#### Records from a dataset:

▽

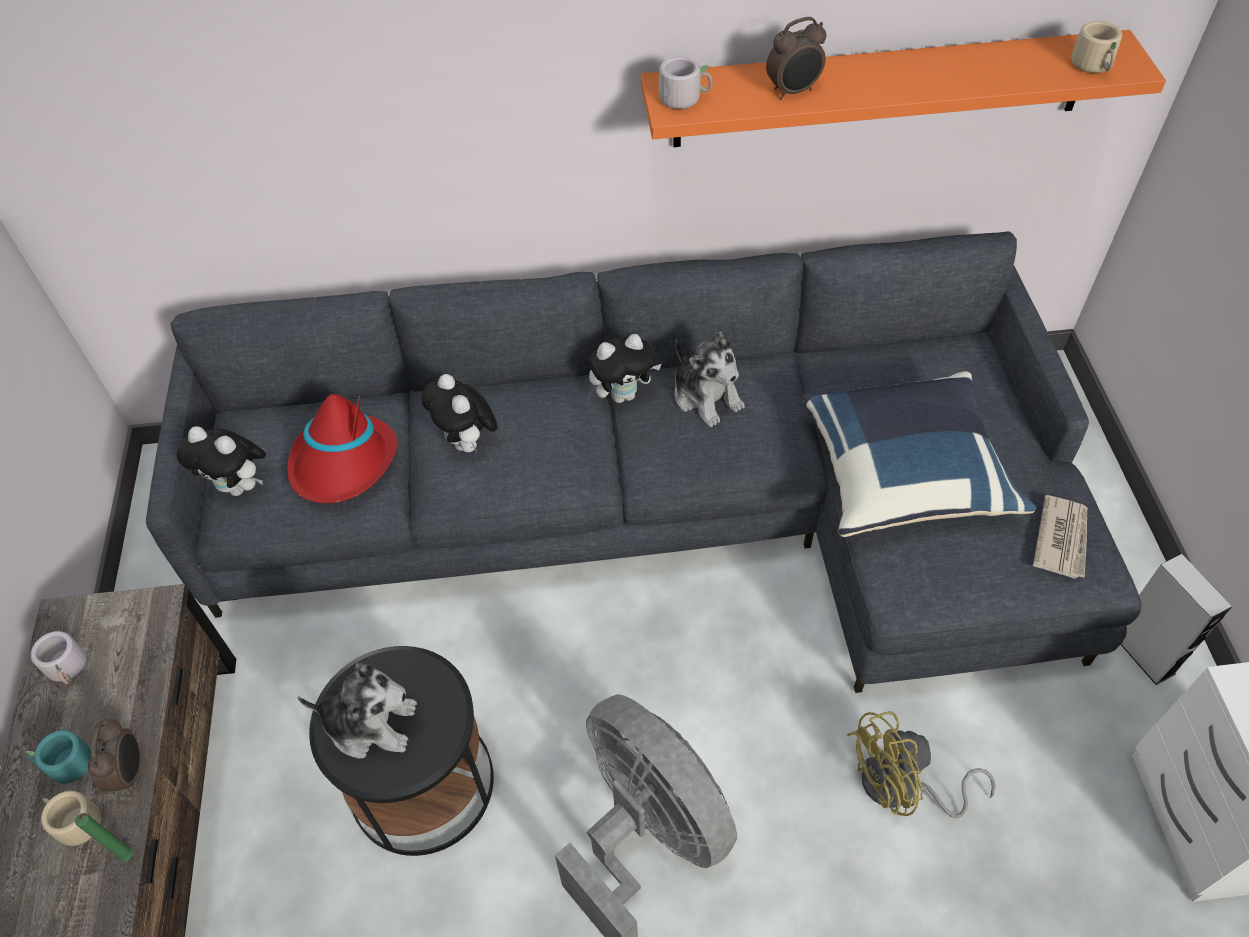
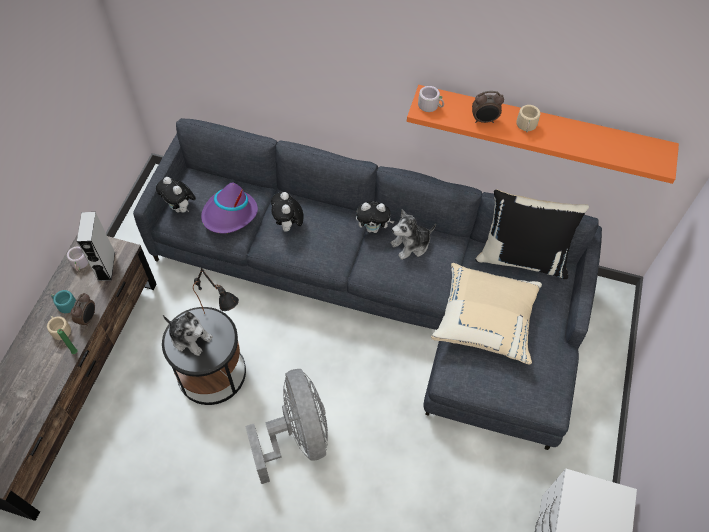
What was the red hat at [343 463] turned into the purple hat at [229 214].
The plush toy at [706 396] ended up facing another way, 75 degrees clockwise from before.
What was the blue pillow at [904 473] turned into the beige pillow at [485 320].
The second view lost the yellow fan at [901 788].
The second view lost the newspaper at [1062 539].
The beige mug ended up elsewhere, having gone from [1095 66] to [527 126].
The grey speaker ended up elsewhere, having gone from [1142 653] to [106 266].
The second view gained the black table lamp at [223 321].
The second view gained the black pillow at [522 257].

△

#### What you will do:
Give back all the data exactly, minus pictures.

#### Finished exercise:
What was the red hat at [343 463] turned into the purple hat at [229 214].
The plush toy at [706 396] ended up facing another way, 75 degrees clockwise from before.
What was the blue pillow at [904 473] turned into the beige pillow at [485 320].
The second view lost the yellow fan at [901 788].
The second view lost the newspaper at [1062 539].
The beige mug ended up elsewhere, having gone from [1095 66] to [527 126].
The grey speaker ended up elsewhere, having gone from [1142 653] to [106 266].
The second view gained the black table lamp at [223 321].
The second view gained the black pillow at [522 257].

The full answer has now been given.